Quem foi Luis Fernando Verissimo Nascido em 26 de setembro de 1936, na capital gaúcha, Verissimo era filho de Mafalda Halfen Volpe e do renomado escritor Érico Lopes Verissimo. Ao longo da vida, construiu uma obra expressiva, publicando mais de 70 livros e vendendo cerca de 5,6 milhões de exemplares. Além de seus livros, assinou colunas em veículos de grande expressão como O Estado de S. Paulo, O Globo e Zero Hora, contribuindo para o debate público com seu estilo ácido, afiado e bem-humorado.
Verissimo deixou a parceria com a vida ao lado de Lúcia Helena Massa, com quem foi casado por mais de cinquenta anos. Deixa também três filhos — Fernanda, Mariana e Pedro — e dois netos. Embora o momento seja de luto para a família, o legado do escritor permanece vivo nos textos, nas crônicas e na memória cultural de leitores de várias gerações.

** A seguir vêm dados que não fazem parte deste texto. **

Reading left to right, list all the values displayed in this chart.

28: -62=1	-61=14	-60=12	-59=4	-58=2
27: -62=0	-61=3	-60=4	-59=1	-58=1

Do papel para a TV: o alcance de uma voz singular
Ao longo de sua carreira, Verissimo teve uma participação marcante na televisão brasileira, contribuindo para o humor de várias gerações. Muitas séries da TV Globo foram inspiradas por seus trabalhos, entre elas Ed Mort – Nunca Houve Uma Mulher Como Gilda e A Comédia da Vida Privada. Na década de 1980, ele atuou como um dos roteiristas do programa humorístico TV Pirata, contribuindo para a renovação do humor televisivo no país.

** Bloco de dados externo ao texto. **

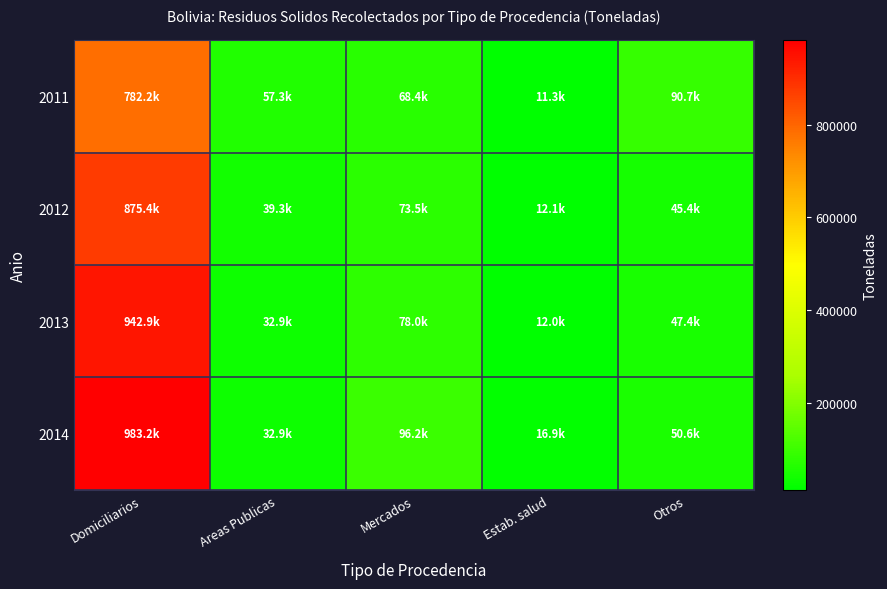

Reading right to left, extract all data points from this chart.

2011: Otros=90707.7	Estab. salud=11266.5	Mercados=68427.7	Areas Publicas=57273.3	Domiciliarios=782163.5
2012: Otros=45414.1	Estab. salud=12104.0	Mercados=73516.3	Areas Publicas=39287.3	Domiciliarios=875353.5
2013: Otros=47384.7	Estab. salud=11959.5	Mercados=77952.8	Areas Publicas=32866.5	Domiciliarios=942884.1
2014: Otros=50644.1	Estab. salud=16893.0	Mercados=96181.4	Areas Publicas=32936.7	Domiciliarios=983238.3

Em 1993, Verissimo passou a assinar uma videocharge sobre temas políticos e econômicos. Nessa iniciativa, ele enviava desenhos em forma de tiras de quadrinhos à Rede Globo, acompanhados de textos e indicações de movimentos. A produção envolvia uma equipe de computação gráfica no Rio de Janeiro, a animação no Rio, a sonorização em São Paulo e a formação de uma equipe de jornalismo fictícia, com personagens que entrevistavam questões como inflação ou o famoso travesseiro do então presidente Itamar Franco. As charges iam ao ar conforme o espaço no telejornal permitia, integrando o noticiário com o humor crítico característico de Verissimo.